The opinion of the court was delivered by: GRIM
This is a prosecution under 50 U.S.C.A.Appendix, § 462(a) for refusal to submit to induction into the armed services. Defendant is a member of the Church of the Brethren, which traditionally has been opposed to war.
Defendant's claim of conscientious objection was turned down by his local board and by his appeal board by unanimous decisions. At the trial in this court he was found guilty. He has moved for judgment of acquittal.
Section 6(j) of the Selective Service Act provides exemption from military service, partial or full, depending upon the circumstances, for any person 'who, by reason of religious training and belief, is conscientiously opposed to participation in war in any form.' If the conscientious objector's claim for relief under this Section is denied by his local draft board, he is entitled to further review by an 'appropriate appeal board.' All such appeals are referred to the Department of Justice for an 'appropriate inquiry' and a 'hearing.' The Department of Justice them makes a recommendation to the appeal board, which may or may not follow it in reviewing the local board's classification. There is nothing in the statute or the regulations which requires that a copy of the recommendation be given to the registrant.

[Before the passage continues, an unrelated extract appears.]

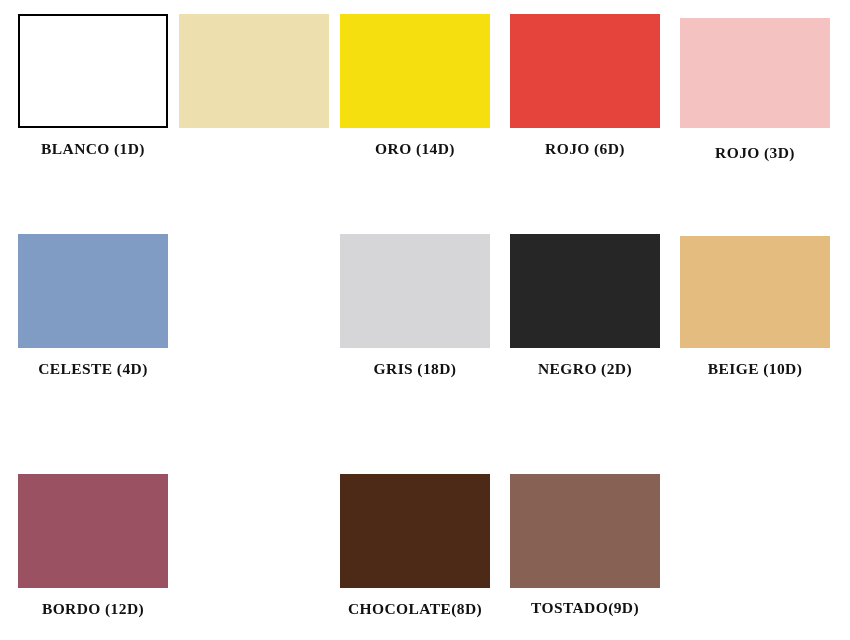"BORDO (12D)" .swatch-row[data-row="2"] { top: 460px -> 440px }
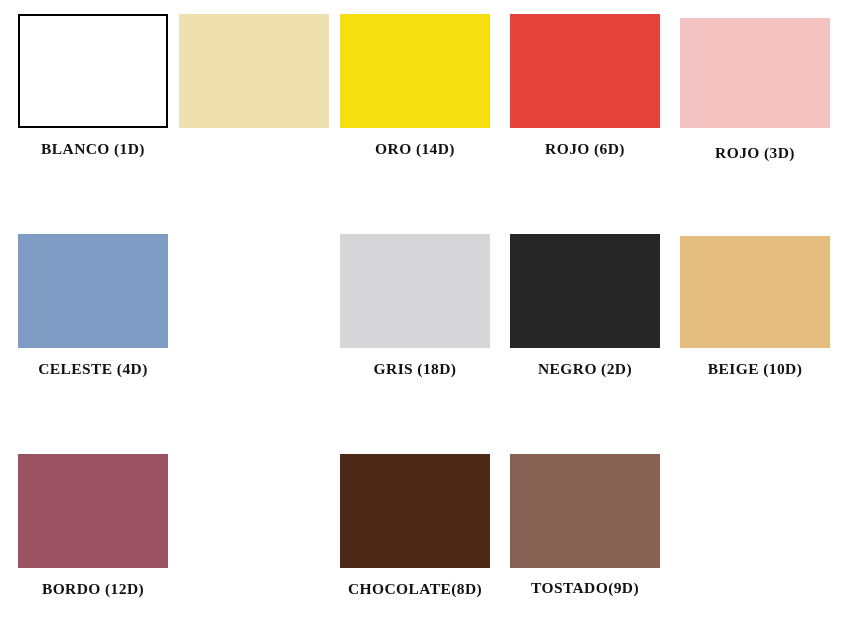"TOSTADO(9D)" div.swatch-label { text: TOSTADO -> BLANCO }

In the present case the problem was referred to the Department of Justice by the appeal board. An investigation was made and a hearing was held by a hearing officer designated by the Department of Justice. At the hearing the defendant was given a full opportunity to present his contentions by evidence and argument. He did not request a copy of the F.B.I. report or a resume of it. As a result of the inquiry and the hearing the Department of Justice following its usual practice wrote a letter to the appeal board reviewing and analyzing the facts, some of which were taken from the investigation by the Federal Bureau of Investigation. It recommended to the appeal board 'that registrant's claim for exemption from both combatant and noncombatant training and service be not sustained.'
The government concedes and has stipulated that the defendant was not furnished with a copy of the Department of Justice's recommendation to the appeal board and the record is clear that the defendant had no knowledge of the contents of the recommendation until after the decision of the appeal board had been made. The recommendation contains statements of fact which were harmful to defendant and which defendant might have been able to answer and rebut.
This case, therefore, presents the question as to whether there can be a valid conviction of a conscientious objector when he was not been furnished with a copy of or informed of the contents of the recommendation of the Department of Justice to the appeal board prior to an adverse decision by the appeal board.
This question has been decided in the negative by the Supreme Court of the United States in the recent case of Gonzales v. United States, 348 U.S. 407, 75 S. Ct. 409. It is clear, therefore, that defendants in the present action was not accorded a procedural right to which he was entitled under the law as it has been construed by the Supreme Court of the United States and that his conviction cannot stand.
And now, June 9, 1955, in accordance with the foregoing opinion, defendant's motion for judgment of acquittal is granted.